Par Mon’Esse
Le Collectif camerounais et international des juristes pour la vérité, la justice et l’État de droit a, jeudi, jour de la prestation de serment de Paul Biya pour un 8ème mandat à la tête du Cameroun, estimé que le serment d’un pouvoir qui nie le peuple est un faux témoignage, et qu’il engage la responsabilité de ceux qui l’acceptent.
Dans une déclaration solennelle publiée sur les réseaux sociaux, il estime que le vote du peuple camerounais, le 12 octobre, a été confisqué : «Ce ne fut pas une élection. Ce fut une opération de neutralisation démocratique, orchestrée avec un tel cynisme qu’on en oublierait presque les apparences.»
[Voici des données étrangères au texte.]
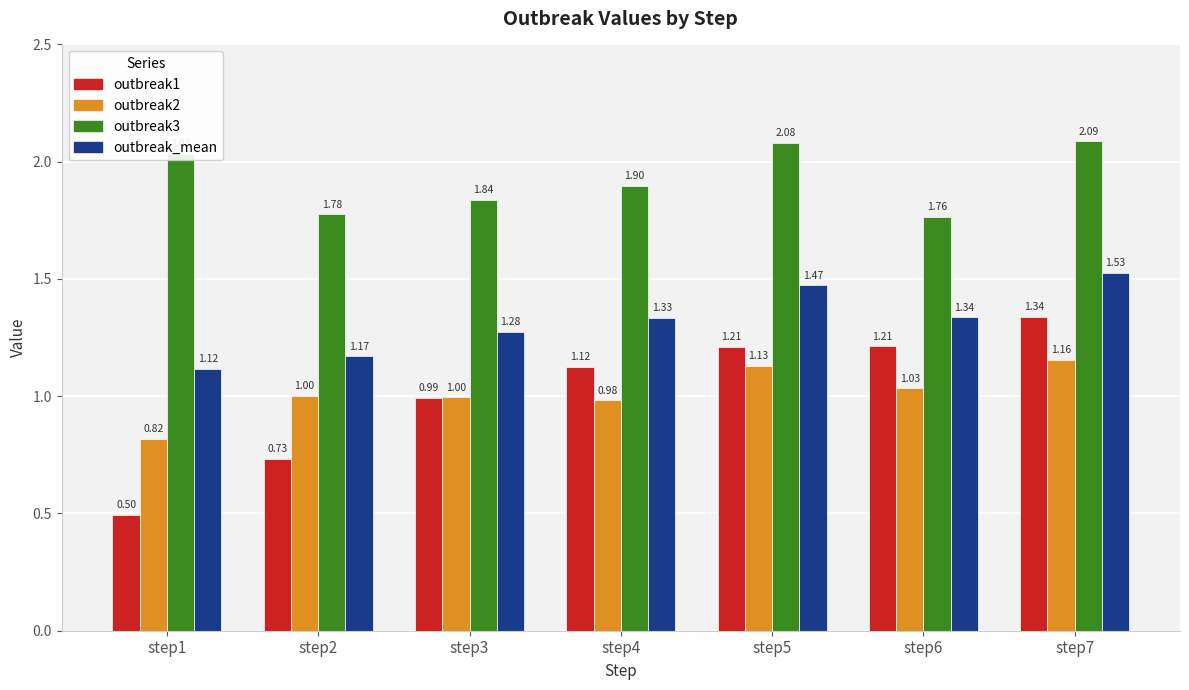

Rank the categories by outbreak_mean value from lowest to highest.

step1, step2, step3, step4, step6, step5, step7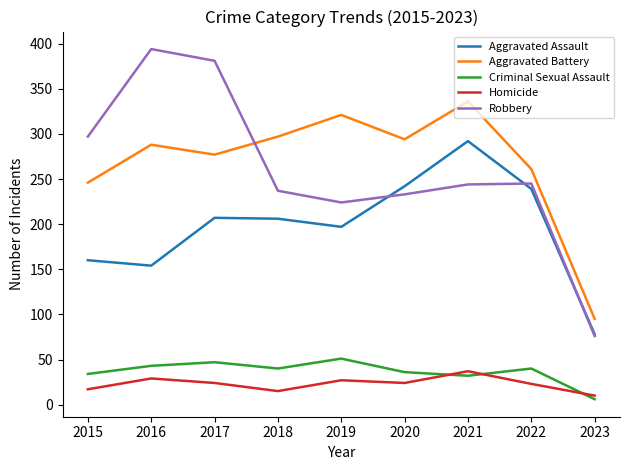

Does the chart have visible grid lines?

No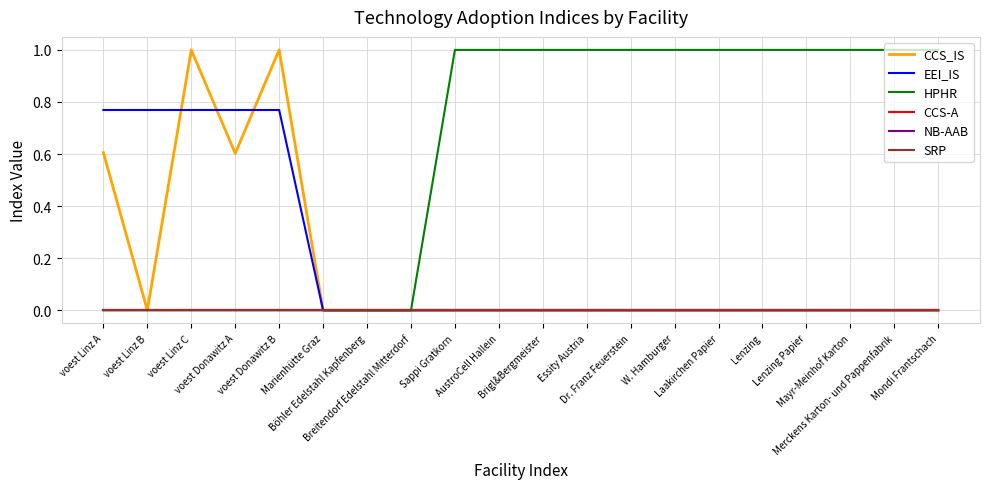

Reading right to left, what are all the values shown in this chart?

CCS_IS: Mondi Frantschach=0.0	Merckens Karton- und Pappenfabrik=0.0	Mayr-Meinhof Karton=0.0	Lenzing Papier=0.0	Lenzing=0.0	Laakirchen Papier=0.0	W. Hamburger=0.0	Dr. Franz Feuerstein=0.0	Essity Austria=0.0	Brigl&Bergmeister=0.0	AustroCell Hallein=0.0	Sappi Gratkorn=0.0	Breitendorf Edelstahl Mitterdorf=0.0	Böhler Edelstahl Kapfenberg=0.0	Marienhütte Graz=0.0	voest Donawitz B=1.0	voest Donawitz A=0.6	voest Linz C=1.0	voest Linz B=0.0	voest Linz A=0.6
EEI_IS: Mondi Frantschach=0.0	Merckens Karton- und Pappenfabrik=0.0	Mayr-Meinhof Karton=0.0	Lenzing Papier=0.0	Lenzing=0.0	Laakirchen Papier=0.0	W. Hamburger=0.0	Dr. Franz Feuerstein=0.0	Essity Austria=0.0	Brigl&Bergmeister=0.0	AustroCell Hallein=0.0	Sappi Gratkorn=0.0	Breitendorf Edelstahl Mitterdorf=0.0	Böhler Edelstahl Kapfenberg=0.0	Marienhütte Graz=0.0	voest Donawitz B=0.8	voest Donawitz A=0.8	voest Linz C=0.8	voest Linz B=0.8	voest Linz A=0.8
HPHR: Mondi Frantschach=1.0	Merckens Karton- und Pappenfabrik=1.0	Mayr-Meinhof Karton=1.0	Lenzing Papier=1.0	Lenzing=1.0	Laakirchen Papier=1.0	W. Hamburger=1.0	Dr. Franz Feuerstein=1.0	Essity Austria=1.0	Brigl&Bergmeister=1.0	AustroCell Hallein=1.0	Sappi Gratkorn=1.0	Breitendorf Edelstahl Mitterdorf=0.0	Böhler Edelstahl Kapfenberg=0.0	Marienhütte Graz=0.0	voest Donawitz B=0.0	voest Donawitz A=0.0	voest Linz C=0.0	voest Linz B=0.0	voest Linz A=0.0
CCS-A: Mondi Frantschach=0.0	Merckens Karton- und Pappenfabrik=0.0	Mayr-Meinhof Karton=0.0	Lenzing Papier=0.0	Lenzing=0.0	Laakirchen Papier=0.0	W. Hamburger=0.0	Dr. Franz Feuerstein=0.0	Essity Austria=0.0	Brigl&Bergmeister=0.0	AustroCell Hallein=0.0	Sappi Gratkorn=0.0	Breitendorf Edelstahl Mitterdorf=0.0	Böhler Edelstahl Kapfenberg=0.0	Marienhütte Graz=0.0	voest Donawitz B=0.0	voest Donawitz A=0.0	voest Linz C=0.0	voest Linz B=0.0	voest Linz A=0.0
NB-AAB: Mondi Frantschach=0.0	Merckens Karton- und Pappenfabrik=0.0	Mayr-Meinhof Karton=0.0	Lenzing Papier=0.0	Lenzing=0.0	Laakirchen Papier=0.0	W. Hamburger=0.0	Dr. Franz Feuerstein=0.0	Essity Austria=0.0	Brigl&Bergmeister=0.0	AustroCell Hallein=0.0	Sappi Gratkorn=0.0	Breitendorf Edelstahl Mitterdorf=0.0	Böhler Edelstahl Kapfenberg=0.0	Marienhütte Graz=0.0	voest Donawitz B=0.0	voest Donawitz A=0.0	voest Linz C=0.0	voest Linz B=0.0	voest Linz A=0.0
SRP: Mondi Frantschach=0.0	Merckens Karton- und Pappenfabrik=0.0	Mayr-Meinhof Karton=0.0	Lenzing Papier=0.0	Lenzing=0.0	Laakirchen Papier=0.0	W. Hamburger=0.0	Dr. Franz Feuerstein=0.0	Essity Austria=0.0	Brigl&Bergmeister=0.0	AustroCell Hallein=0.0	Sappi Gratkorn=0.0	Breitendorf Edelstahl Mitterdorf=0.0	Böhler Edelstahl Kapfenberg=0.0	Marienhütte Graz=0.0	voest Donawitz B=0.0	voest Donawitz A=0.0	voest Linz C=0.0	voest Linz B=0.0	voest Linz A=0.0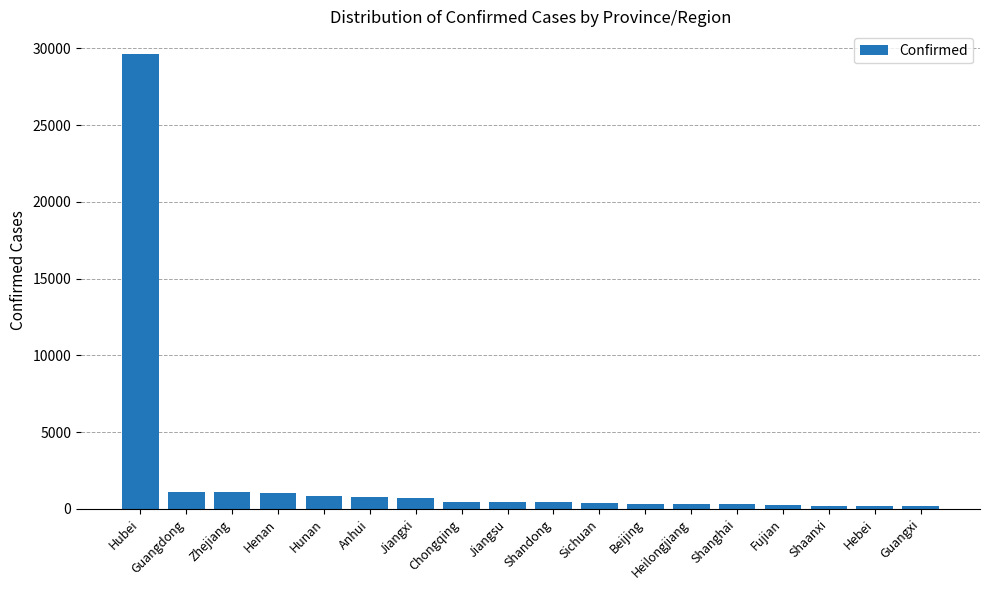

Is it true that the value at Anhui is 779?

True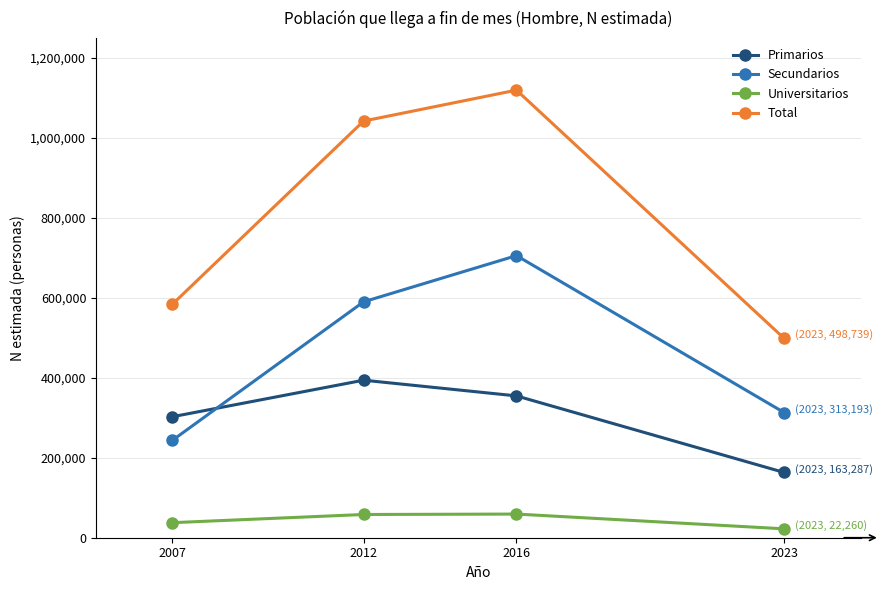

What is the value of the Primarios point at the 4th from the left?

163287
Parlant des Nations Unies, citées par Reuters, il affirme que les violences post-électorales ont fait 48 morts, des centaines d’arrestations arbitraires de figures respectées, toute chose qui représente des balles contre des pancartes. Des matraques contre des chants. Des jeunes, des femmes, des pères de famille. Pas des insurgés. Des citoyens.
Et pendant ce temps, que fait le monde ? se demande le Collectif pour qui la communauté internationale se contente de regarder, de tergiverser en espérant que cela se tassera.
«Mais nous le disons aujourd’hui avec la clarté d’un verdict : le silence devient complicité. Car cette élection n’est pas qu’une affaire camerounaise. Elle concerne chaque démocratie qui prétend défendre les principes de justice et de liberté. Elle concerne les États-Unis, l’Union européenne, la Francophonie.»
Pour ces juristes, leur intervention n’est point de d’ingérence mais il s’agit d’honneur : «Il ne s’agit pas d’intervention militaire. Il s’agit de vigilance diplomatique. De vérité. De mémoire. De cohérence.»
Et ces avocats, juristes, professeurs, défenseurs des droits humains et observateurs électoraux indépendants de préciser qu’ils n’appellent pas à l’agitation mais au droit.
«Nous n’appelons pas à l’insurrection. Nous appelons à l’instruction des faits. À l’ouverture d’une mission d’enquête indépendante. À la mise en œuvre d’un mécanisme de médiation inclusive.»